-- TASK DETAILS --
Count the lines in the records below that contain the word "Arabidopsis", and give only that number.

-- MATERIAL PROVIDED --
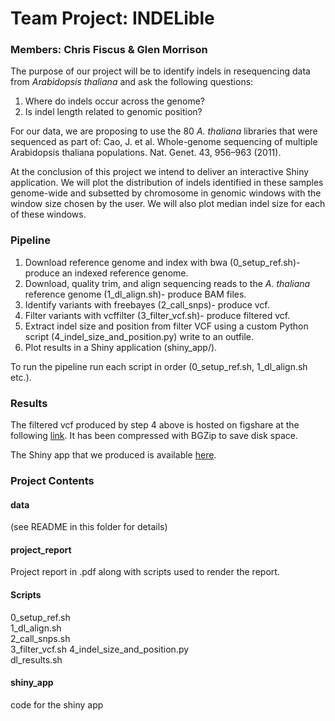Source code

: # Team Project: INDELible

### Members: Chris Fiscus & Glen Morrison

The purpose of our project will be to identify indels in resequencing data from *Arabidopsis thaliana* and ask the following questions:  

1. Where do indels occur across the genome?  
2. Is indel length related to genomic position? 

For our data, we are proposing to use the 80 *A. thaliana* libraries that were sequenced as part of: 
Cao, J. et al. Whole-genome sequencing of multiple Arabidopsis thaliana populations. Nat. Genet. 43, 956–963 (2011).  

At the conclusion of this project we intend to deliver an interactive Shiny application. We will plot the distribution of indels identified in these samples genome-wide and subsetted by chromosome in genomic windows with the window size chosen by the user. We will also plot median indel size for each of these windows. 

### Pipeline
1. Download reference genome and index with bwa (0_setup_ref.sh)- produce an indexed reference genome.  
2. Download, quality trim, and align sequencing reads to the *A. thaliana* reference genome (1_dl_align.sh)- produce BAM files. 
3. Identify variants with freebayes (2_call_snps)- produce vcf. 
4. Filter variants with vcffilter (3_filter_vcf.sh)- produce filtered vcf. 
5. Extract indel size and position from filter VCF using a custom Python script (4_indel_size_and_position.py) write to an outfile. 
6. Plot results in a Shiny application (shiny_app/).  

To run the pipeline run each script in order (0_setup_ref.sh, 1_dl_align.sh etc.). 

### Results  
The filtered vcf produced by step 4 above is hosted on figshare at the following [link](https://figshare.com/s/77cb4ee59e590e5058d8). It has been compressed with BGZip to save disk space. 

The Shiny app that we produced is available [here](shinylink). 

### Project Contents
#### data
(see README in this folder for details)  

#### project_report  
Project report in .pdf along with scripts used to render the report. 

#### Scripts
0_setup_ref.sh  
1_dl_align.sh  
2_call_snps.sh  
3_filter_vcf.sh
4_indel_size_and_position.py    
dl_results.sh

#### shiny_app
code for the shiny app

-- TASK RESULT --
2